---------- Extract

The great Orson Welles, a smoker on and off the big screen.
Buñuel, without letting go of his cigar, directing a scene of Bella de Día (1966).
Samuel Fuller, armed with a gun and a habano, calling for Action!

With his last breath, Citizen Kane drops –till it bursts- a snow globe as he utters the puzzling word Rosebud. Sam Spade, more like Humphrey Bogart than Hammett, goes on a quest for the Maltese Falcon, “what dreams are made of”. The same Bogart in Casablanca, reshot in studios, ordered Sam, the black pianist at the Rick Café, to encore As Time Goes By if he had played it before for Ilsa (Ingrid Bergman). Another Swedish, Greta Garbo, playing the role of a Soviet woman in Ninotchka, fell head over heels with the charms of Paris. Conjured by the Buñuel temper, The Exterminating Angel prevents a group of aristocrats from leaving a mansion. John Wayne, the cowboy par excellence, in the carriage that takes him away as a prisoner, defends passengers from the attack of assailing Indians. The very Janet Leigh, peeved by willows of smokes given off by the cigar of an obese and repulsive cop named Quinlan (Orson Welles) in A Touch of Evil, does not suspect as she takes a shower at the Bates Motel in Psycho, the blend of water and blood from the stabs she will get.

--------------------
---------- Excerpted data

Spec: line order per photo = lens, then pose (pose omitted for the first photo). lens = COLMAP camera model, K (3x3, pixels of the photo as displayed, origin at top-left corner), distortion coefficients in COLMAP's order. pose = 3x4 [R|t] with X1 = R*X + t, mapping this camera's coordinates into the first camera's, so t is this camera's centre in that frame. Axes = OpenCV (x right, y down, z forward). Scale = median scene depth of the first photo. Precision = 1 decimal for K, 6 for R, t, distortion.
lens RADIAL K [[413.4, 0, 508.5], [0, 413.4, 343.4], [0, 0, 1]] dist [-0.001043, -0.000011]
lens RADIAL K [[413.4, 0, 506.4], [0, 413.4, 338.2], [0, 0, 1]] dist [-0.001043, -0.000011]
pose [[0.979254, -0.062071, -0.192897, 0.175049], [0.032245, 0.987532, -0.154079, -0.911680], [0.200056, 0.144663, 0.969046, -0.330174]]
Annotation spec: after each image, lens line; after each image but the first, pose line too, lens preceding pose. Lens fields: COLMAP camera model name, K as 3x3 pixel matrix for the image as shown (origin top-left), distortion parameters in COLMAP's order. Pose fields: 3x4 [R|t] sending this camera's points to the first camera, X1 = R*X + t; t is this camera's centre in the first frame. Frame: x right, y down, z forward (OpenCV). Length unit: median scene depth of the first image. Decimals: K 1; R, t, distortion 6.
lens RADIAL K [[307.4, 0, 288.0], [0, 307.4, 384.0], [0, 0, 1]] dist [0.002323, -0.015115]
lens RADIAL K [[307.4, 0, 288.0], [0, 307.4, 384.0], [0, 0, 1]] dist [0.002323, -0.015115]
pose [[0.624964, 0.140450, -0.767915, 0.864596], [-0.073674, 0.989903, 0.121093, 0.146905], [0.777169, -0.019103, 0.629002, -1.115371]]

--------------------
---------- Excerpted data

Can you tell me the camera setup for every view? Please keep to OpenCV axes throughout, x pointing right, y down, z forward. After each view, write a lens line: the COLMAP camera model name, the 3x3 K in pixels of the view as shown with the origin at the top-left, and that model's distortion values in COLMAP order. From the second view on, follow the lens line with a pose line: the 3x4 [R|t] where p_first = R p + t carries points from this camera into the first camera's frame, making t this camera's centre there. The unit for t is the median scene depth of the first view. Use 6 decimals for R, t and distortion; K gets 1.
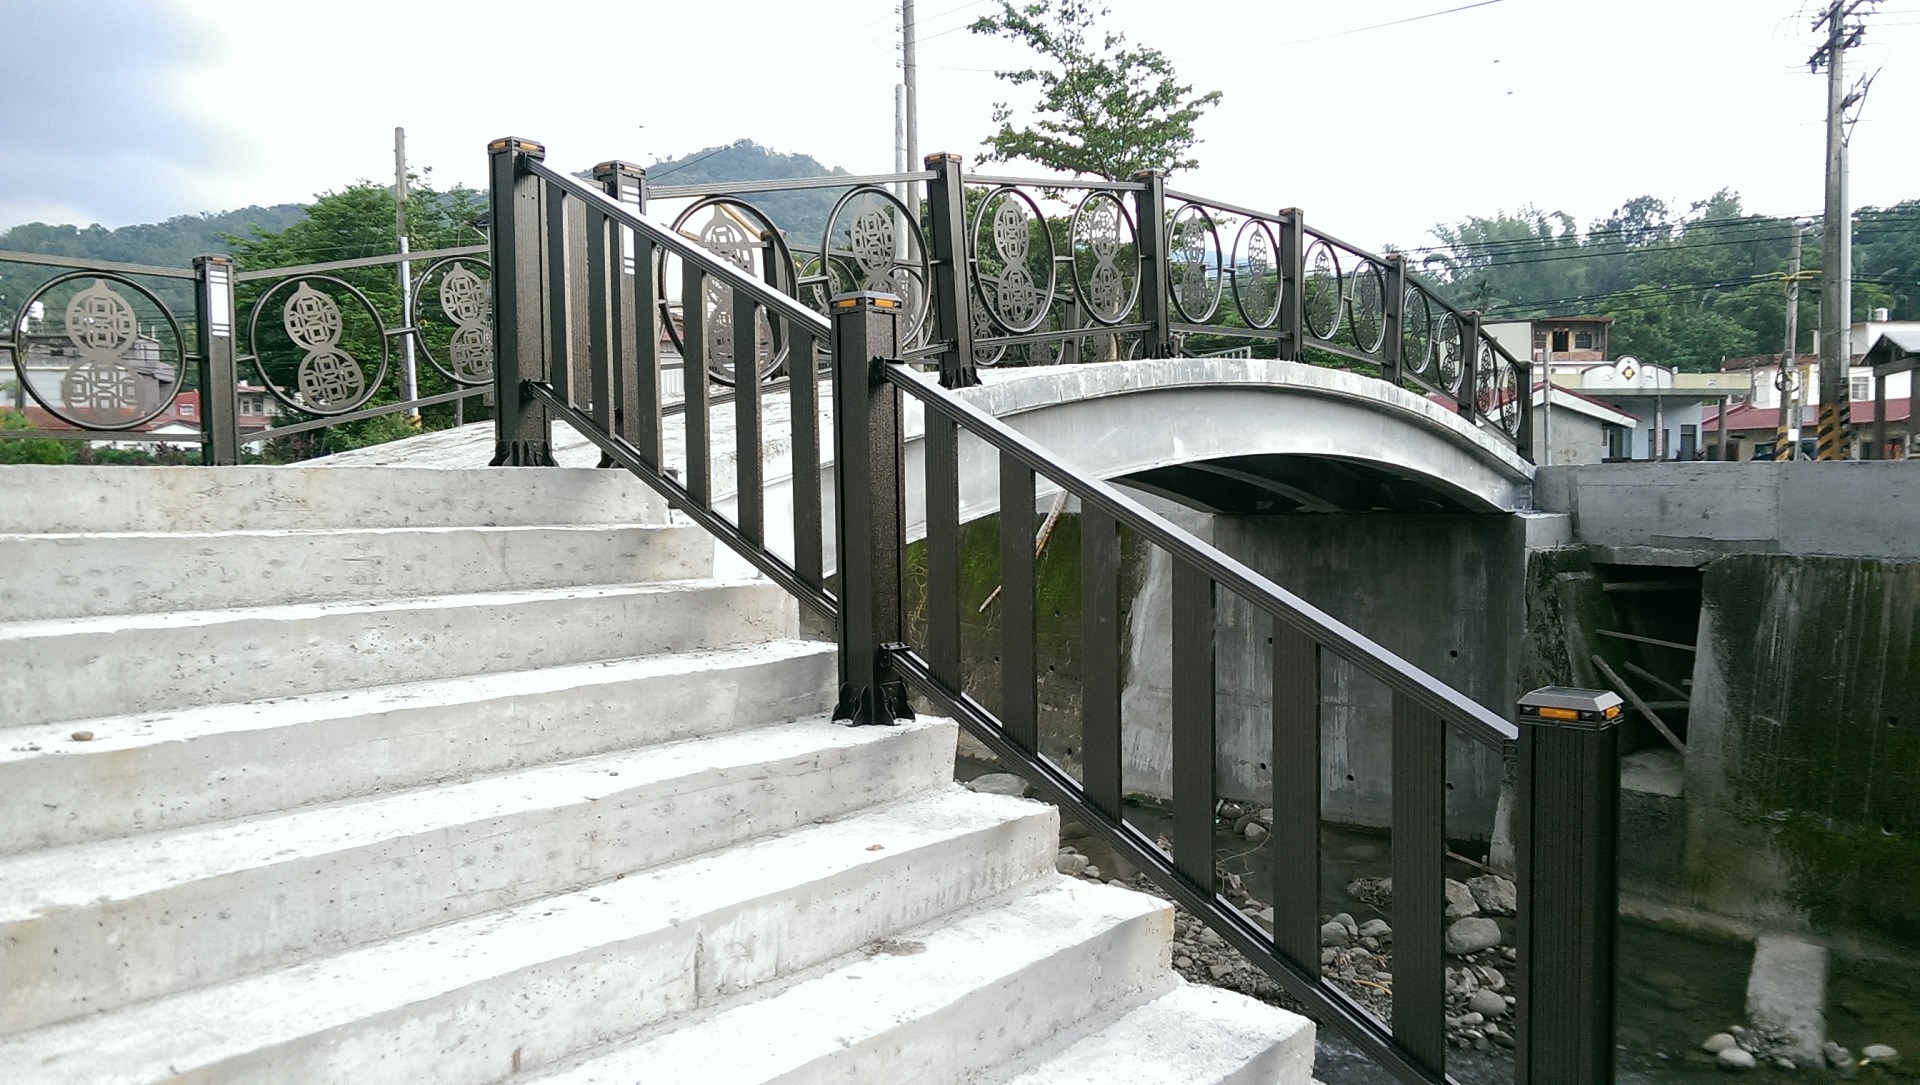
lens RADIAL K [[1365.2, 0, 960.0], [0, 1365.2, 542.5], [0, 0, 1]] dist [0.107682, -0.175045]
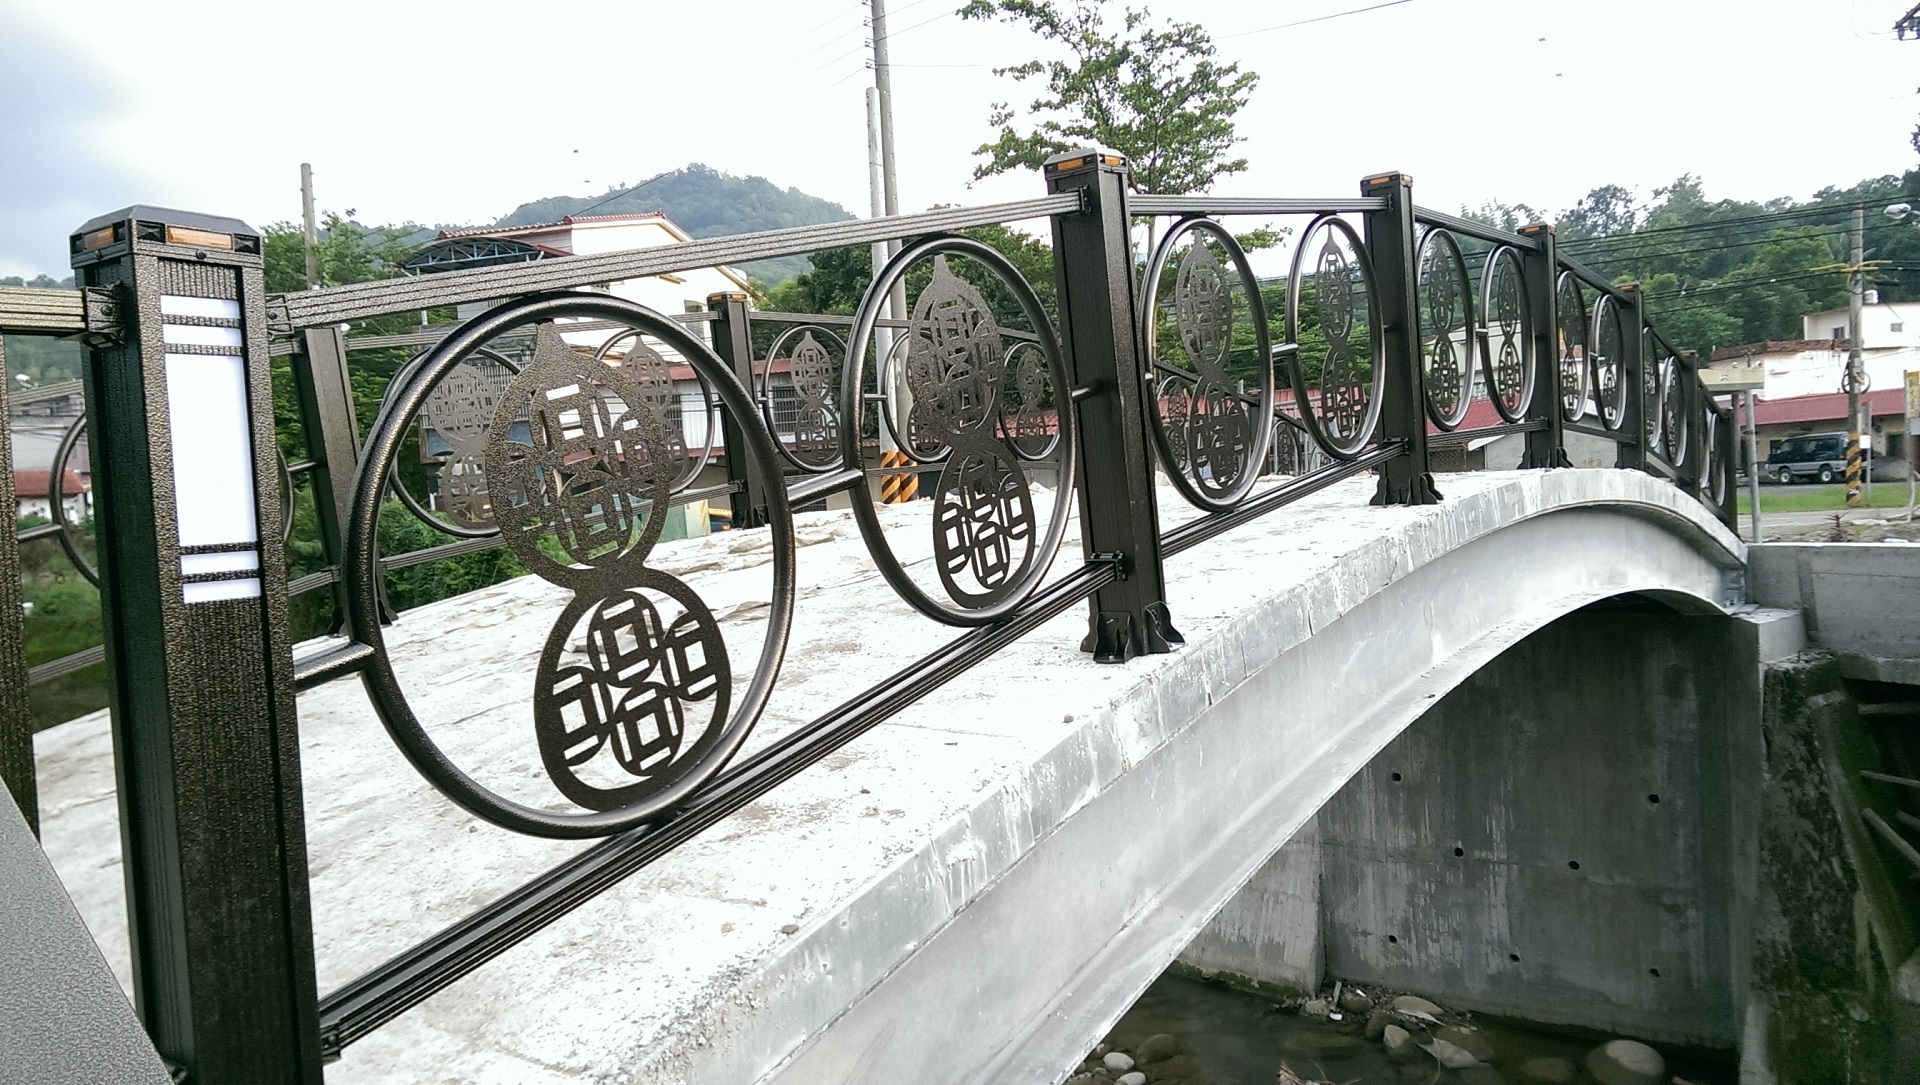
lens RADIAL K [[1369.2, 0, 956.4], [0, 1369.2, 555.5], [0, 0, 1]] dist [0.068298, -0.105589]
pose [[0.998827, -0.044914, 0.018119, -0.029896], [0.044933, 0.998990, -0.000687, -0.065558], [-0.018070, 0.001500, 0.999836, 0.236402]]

--------------------
---------- Excerpted data

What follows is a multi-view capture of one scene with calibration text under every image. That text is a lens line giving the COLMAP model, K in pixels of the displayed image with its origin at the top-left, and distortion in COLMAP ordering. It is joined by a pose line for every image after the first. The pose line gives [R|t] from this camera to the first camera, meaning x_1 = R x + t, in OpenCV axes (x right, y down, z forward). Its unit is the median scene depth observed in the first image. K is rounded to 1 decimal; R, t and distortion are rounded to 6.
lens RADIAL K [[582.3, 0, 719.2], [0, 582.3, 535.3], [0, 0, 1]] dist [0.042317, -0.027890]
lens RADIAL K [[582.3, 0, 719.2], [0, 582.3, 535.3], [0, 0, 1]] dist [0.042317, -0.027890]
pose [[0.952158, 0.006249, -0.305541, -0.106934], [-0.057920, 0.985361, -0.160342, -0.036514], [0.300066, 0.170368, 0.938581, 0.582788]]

--------------------

__Exercise set__
- 1) In the cinema text, who plays the cop named Quinlan in A Touch of Evil?
- 2) Please write out the cinema text from "The great Orson" up to and including "calling for Action!".
The lines above are not needed for anything here.

__Task-by-task answers__
- 1) Orson Welles.

- 2)
The great Orson Welles, a smoker on and off the big screen.
Buñuel, without letting go of his cigar, directing a scene of Bella de Día (1966).
Samuel Fuller, armed with a gun and a habano, calling for Action!